■ Assignment ■
Can you render every line of the rows below as a Markdown table with the columns No. and Line, numbering each line and skipping blank ones? Leave the pictures out of the answer.
>>>
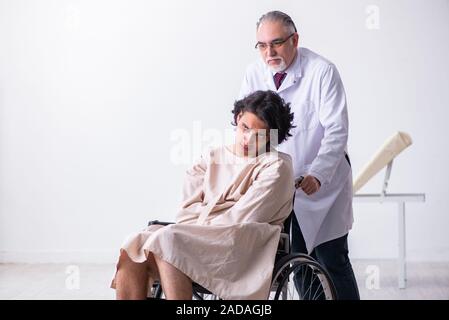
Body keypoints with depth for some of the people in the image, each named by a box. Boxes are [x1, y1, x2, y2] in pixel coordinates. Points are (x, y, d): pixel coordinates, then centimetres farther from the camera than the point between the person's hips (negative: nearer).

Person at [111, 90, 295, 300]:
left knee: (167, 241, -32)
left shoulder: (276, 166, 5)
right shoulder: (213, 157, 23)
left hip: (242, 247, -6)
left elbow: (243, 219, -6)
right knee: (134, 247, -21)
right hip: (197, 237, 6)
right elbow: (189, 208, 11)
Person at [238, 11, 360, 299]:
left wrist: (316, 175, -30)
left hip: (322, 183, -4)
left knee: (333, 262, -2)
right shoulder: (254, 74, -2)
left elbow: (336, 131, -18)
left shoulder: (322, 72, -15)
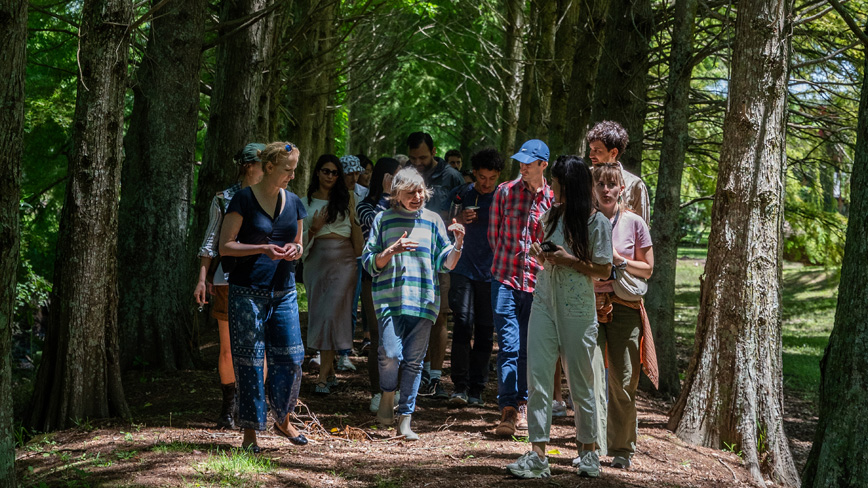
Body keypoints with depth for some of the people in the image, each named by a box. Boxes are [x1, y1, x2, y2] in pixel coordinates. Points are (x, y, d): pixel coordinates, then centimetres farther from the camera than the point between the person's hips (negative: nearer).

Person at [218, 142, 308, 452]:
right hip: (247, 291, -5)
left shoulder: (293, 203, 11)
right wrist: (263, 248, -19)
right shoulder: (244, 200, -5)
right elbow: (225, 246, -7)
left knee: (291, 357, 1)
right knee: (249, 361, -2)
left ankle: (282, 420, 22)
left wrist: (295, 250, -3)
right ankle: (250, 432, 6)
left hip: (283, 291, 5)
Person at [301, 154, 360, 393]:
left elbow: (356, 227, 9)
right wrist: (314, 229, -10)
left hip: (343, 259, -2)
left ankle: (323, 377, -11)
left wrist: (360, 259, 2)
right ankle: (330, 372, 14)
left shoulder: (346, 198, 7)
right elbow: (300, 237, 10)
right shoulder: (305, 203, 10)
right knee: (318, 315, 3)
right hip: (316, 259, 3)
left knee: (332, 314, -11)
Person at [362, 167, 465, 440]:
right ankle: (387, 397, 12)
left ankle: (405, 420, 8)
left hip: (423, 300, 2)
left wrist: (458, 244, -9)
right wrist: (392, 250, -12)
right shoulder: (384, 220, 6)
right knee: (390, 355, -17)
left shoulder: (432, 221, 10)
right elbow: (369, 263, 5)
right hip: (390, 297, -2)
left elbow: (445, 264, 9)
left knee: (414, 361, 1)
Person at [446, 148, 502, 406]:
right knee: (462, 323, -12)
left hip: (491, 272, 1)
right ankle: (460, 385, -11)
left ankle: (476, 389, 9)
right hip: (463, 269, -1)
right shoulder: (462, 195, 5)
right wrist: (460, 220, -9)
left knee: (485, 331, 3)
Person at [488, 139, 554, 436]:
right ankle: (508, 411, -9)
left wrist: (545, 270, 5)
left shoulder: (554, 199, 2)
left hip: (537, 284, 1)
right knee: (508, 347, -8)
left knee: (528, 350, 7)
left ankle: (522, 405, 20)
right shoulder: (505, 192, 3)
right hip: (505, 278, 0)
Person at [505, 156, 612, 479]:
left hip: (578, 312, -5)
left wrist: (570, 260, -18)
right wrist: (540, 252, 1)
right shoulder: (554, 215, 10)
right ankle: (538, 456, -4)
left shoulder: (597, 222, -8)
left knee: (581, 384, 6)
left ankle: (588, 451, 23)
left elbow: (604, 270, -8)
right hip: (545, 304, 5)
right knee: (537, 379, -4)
<<<
■ Response to the exercise ■
| No. | Line |
|---|---|
| 1 | Body keypoints with depth for some of the people in the image, each named by a box. Boxes are [x1, y1, x2, y2] in pixel coordinates. Points are (x, y, d): pixel coordinates, then centimetres farther from the camera than the point between the person's hips (negative: nearer). |
| 2 | Person at [111, 90, 295, 300]: |
| 3 | left knee: (167, 241, -32) |
| 4 | left shoulder: (276, 166, 5) |
| 5 | right shoulder: (213, 157, 23) |
| 6 | left hip: (242, 247, -6) |
| 7 | left elbow: (243, 219, -6) |
| 8 | right knee: (134, 247, -21) |
| 9 | right hip: (197, 237, 6) |
| 10 | right elbow: (189, 208, 11) |
| 11 | Person at [238, 11, 360, 299]: |
| 12 | left wrist: (316, 175, -30) |
| 13 | left hip: (322, 183, -4) |
| 14 | left knee: (333, 262, -2) |
| 15 | right shoulder: (254, 74, -2) |
| 16 | left elbow: (336, 131, -18) |
| 17 | left shoulder: (322, 72, -15) |
| 18 | Body keypoints with depth for some of the people in the image, each named by a box. Boxes are [x1, y1, x2, y2] in pixel coordinates. Points are (x, y, d): pixel coordinates, then centimetres farther from the camera than the point between the person's hips (negative: nearer). |
| 19 | Person at [218, 142, 308, 452]: |
| 20 | right hip: (247, 291, -5) |
| 21 | left shoulder: (293, 203, 11) |
| 22 | right wrist: (263, 248, -19) |
| 23 | right shoulder: (244, 200, -5) |
| 24 | right elbow: (225, 246, -7) |
| 25 | left knee: (291, 357, 1) |
| 26 | right knee: (249, 361, -2) |
| 27 | left ankle: (282, 420, 22) |
| 28 | left wrist: (295, 250, -3) |
| 29 | right ankle: (250, 432, 6) |
| 30 | left hip: (283, 291, 5) |
| 31 | Person at [301, 154, 360, 393]: |
| 32 | left elbow: (356, 227, 9) |
| 33 | right wrist: (314, 229, -10) |
| 34 | left hip: (343, 259, -2) |
| 35 | left ankle: (323, 377, -11) |
| 36 | left wrist: (360, 259, 2) |
| 37 | right ankle: (330, 372, 14) |
| 38 | left shoulder: (346, 198, 7) |
| 39 | right elbow: (300, 237, 10) |
| 40 | right shoulder: (305, 203, 10) |
| 41 | right knee: (318, 315, 3) |
| 42 | right hip: (316, 259, 3) |
| 43 | left knee: (332, 314, -11) |
| 44 | Person at [362, 167, 465, 440]: |
| 45 | right ankle: (387, 397, 12) |
| 46 | left ankle: (405, 420, 8) |
| 47 | left hip: (423, 300, 2) |
| 48 | left wrist: (458, 244, -9) |
| 49 | right wrist: (392, 250, -12) |
| 50 | right shoulder: (384, 220, 6) |
| 51 | right knee: (390, 355, -17) |
| 52 | left shoulder: (432, 221, 10) |
| 53 | right elbow: (369, 263, 5) |
| 54 | right hip: (390, 297, -2) |
| 55 | left elbow: (445, 264, 9) |
| 56 | left knee: (414, 361, 1) |
| 57 | Person at [446, 148, 502, 406]: |
| 58 | right knee: (462, 323, -12) |
| 59 | left hip: (491, 272, 1) |
| 60 | right ankle: (460, 385, -11) |
| 61 | left ankle: (476, 389, 9) |
| 62 | right hip: (463, 269, -1) |
| 63 | right shoulder: (462, 195, 5) |
| 64 | right wrist: (460, 220, -9) |
| 65 | left knee: (485, 331, 3) |
| 66 | Person at [488, 139, 554, 436]: |
| 67 | right ankle: (508, 411, -9) |
| 68 | left wrist: (545, 270, 5) |
| 69 | left shoulder: (554, 199, 2) |
| 70 | left hip: (537, 284, 1) |
| 71 | right knee: (508, 347, -8) |
| 72 | left knee: (528, 350, 7) |
| 73 | left ankle: (522, 405, 20) |
| 74 | right shoulder: (505, 192, 3) |
| 75 | right hip: (505, 278, 0) |
| 76 | Person at [505, 156, 612, 479]: |
| 77 | left hip: (578, 312, -5) |
| 78 | left wrist: (570, 260, -18) |
| 79 | right wrist: (540, 252, 1) |
| 80 | right shoulder: (554, 215, 10) |
| 81 | right ankle: (538, 456, -4) |
| 82 | left shoulder: (597, 222, -8) |
| 83 | left knee: (581, 384, 6) |
| 84 | left ankle: (588, 451, 23) |
| 85 | left elbow: (604, 270, -8) |
| 86 | right hip: (545, 304, 5) |
| 87 | right knee: (537, 379, -4) |